In my training script, I have a function ‘train’ that carries out the model training for a certain number of epochs and the training proceeds successfully. The loss gradually decreases and I obtain a decent validation set accuracy.

Now, I wanted to train the same model 3 times. So I essentially created a ‘for loop’ that executes my ‘train’ function 3 times. However, I observed that the first 2 runs produces decent val set accuracies. However in the third run my model completely fails to train and the training loss stays almost the same at a very high value. I do not understand why this is happening and think it might be due to PyTorch’s random seed or with cuda memory allocation.

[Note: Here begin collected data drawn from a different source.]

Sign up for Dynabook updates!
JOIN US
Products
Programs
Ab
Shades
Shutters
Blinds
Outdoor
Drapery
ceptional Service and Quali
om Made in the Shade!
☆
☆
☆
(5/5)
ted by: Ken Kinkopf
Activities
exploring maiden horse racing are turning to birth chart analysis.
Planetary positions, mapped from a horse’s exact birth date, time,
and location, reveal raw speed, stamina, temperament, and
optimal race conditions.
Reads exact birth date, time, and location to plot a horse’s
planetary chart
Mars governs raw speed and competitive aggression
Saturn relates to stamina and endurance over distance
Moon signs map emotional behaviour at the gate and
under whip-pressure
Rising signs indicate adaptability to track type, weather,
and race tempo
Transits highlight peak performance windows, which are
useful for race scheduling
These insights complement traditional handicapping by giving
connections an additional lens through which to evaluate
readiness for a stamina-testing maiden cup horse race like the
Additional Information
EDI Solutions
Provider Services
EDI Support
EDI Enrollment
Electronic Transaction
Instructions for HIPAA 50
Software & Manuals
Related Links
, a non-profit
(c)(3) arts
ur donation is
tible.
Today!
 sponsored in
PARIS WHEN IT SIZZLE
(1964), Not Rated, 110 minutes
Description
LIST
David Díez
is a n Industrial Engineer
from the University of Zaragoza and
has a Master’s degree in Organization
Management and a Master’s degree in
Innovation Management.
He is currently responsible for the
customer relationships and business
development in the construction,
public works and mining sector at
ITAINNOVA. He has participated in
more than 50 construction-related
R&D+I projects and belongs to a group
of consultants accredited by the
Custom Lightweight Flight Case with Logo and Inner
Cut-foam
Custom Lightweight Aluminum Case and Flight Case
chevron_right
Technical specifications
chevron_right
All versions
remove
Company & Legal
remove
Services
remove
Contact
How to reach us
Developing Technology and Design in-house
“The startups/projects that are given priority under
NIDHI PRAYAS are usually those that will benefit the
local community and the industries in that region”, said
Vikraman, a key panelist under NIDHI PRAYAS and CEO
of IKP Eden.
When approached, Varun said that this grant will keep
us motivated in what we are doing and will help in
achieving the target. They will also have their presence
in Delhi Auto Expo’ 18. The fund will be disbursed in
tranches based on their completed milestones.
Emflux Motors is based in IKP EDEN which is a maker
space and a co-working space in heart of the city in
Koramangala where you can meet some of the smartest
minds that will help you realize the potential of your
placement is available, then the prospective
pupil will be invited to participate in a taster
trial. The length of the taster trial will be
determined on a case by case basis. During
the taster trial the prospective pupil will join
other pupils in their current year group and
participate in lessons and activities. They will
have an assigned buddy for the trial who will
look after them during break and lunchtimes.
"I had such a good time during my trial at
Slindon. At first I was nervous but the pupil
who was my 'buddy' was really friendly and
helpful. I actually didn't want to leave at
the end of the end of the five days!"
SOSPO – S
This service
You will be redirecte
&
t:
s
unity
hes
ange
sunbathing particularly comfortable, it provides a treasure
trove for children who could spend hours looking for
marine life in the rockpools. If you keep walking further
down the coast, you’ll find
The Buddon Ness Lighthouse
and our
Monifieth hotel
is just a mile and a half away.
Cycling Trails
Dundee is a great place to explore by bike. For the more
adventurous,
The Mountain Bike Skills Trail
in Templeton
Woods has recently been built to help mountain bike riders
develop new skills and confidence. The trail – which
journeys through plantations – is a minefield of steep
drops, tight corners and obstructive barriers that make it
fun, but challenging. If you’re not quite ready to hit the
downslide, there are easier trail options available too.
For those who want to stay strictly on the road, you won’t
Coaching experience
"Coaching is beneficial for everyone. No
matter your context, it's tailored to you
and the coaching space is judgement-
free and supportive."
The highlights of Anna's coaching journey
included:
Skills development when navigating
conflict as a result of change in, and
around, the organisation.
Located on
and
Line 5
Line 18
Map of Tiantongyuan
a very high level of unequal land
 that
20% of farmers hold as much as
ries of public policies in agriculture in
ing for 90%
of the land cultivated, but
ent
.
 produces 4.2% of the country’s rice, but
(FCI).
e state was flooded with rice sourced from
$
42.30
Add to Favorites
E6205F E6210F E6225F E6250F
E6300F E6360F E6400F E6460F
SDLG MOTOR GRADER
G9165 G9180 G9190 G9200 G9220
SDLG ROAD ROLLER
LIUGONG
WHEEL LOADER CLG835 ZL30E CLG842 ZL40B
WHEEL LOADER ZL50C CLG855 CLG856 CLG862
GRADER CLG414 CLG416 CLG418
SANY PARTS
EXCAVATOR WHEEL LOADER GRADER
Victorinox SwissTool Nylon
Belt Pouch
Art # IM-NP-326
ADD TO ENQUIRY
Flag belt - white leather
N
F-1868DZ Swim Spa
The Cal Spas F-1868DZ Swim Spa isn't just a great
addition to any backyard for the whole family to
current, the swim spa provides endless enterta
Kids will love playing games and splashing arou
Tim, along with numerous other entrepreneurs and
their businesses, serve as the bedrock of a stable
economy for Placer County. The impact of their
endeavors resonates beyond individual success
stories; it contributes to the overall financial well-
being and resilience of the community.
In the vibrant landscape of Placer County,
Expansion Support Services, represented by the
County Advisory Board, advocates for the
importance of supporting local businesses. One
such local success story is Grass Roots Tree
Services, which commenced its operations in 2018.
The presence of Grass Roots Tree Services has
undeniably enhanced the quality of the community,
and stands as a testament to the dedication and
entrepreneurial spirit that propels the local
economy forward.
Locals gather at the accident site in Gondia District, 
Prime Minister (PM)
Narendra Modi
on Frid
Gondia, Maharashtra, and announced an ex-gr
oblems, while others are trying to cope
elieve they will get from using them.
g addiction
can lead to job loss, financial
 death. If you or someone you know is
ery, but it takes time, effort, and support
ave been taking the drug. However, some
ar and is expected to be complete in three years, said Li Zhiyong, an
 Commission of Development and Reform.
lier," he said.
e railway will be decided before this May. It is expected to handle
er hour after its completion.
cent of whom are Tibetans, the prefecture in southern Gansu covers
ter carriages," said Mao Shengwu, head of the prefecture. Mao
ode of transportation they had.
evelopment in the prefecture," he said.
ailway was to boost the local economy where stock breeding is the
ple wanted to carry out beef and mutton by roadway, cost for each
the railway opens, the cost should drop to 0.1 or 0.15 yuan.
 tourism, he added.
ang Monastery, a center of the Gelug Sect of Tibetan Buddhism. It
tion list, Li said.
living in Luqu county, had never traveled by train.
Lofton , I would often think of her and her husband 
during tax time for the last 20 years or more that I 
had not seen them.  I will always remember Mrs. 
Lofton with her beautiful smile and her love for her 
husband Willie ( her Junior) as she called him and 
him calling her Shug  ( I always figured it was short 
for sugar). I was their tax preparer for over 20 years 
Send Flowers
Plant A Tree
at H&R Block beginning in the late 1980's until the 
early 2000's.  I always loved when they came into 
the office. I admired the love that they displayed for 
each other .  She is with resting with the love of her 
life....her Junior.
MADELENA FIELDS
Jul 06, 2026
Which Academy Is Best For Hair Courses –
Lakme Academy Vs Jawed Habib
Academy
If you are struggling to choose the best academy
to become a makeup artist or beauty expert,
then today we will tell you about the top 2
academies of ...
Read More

Note : In my ‘train’ function, I re-initialize all my models, optimizer and scheduler. The only thing that remains the same across the runs is my ‘train_loader’ instance of the Dataloader class. I am not using any manual seed, so I do expect some variation in my val results however the model is not training at all in the third run.

Thanks a lot !

ptrblck · June 24, 2021, 3:32am

Based on the description it seems that your overall training is unstable and the success rate of the training could be low. You could retrain N models using different seeds for each run and check how many times the model converges properly vs. a failure. To stabilize it, you could try to use other parameter initialization methods etc.

I don’t quite understand how the CUDA memory allocation could be related to this issue. Could you explain your concern a bit more?

Rohit_R · June 24, 2021, 4:15am

Thank you so much for your suggestions! I will surely try training with different initial seeds. I was thinking that maybe CUDA cached the models weights of the previous run and somehow used these weights for the next run even though I re-initialized the model. Although I think this is mostly not the case. Thanks again!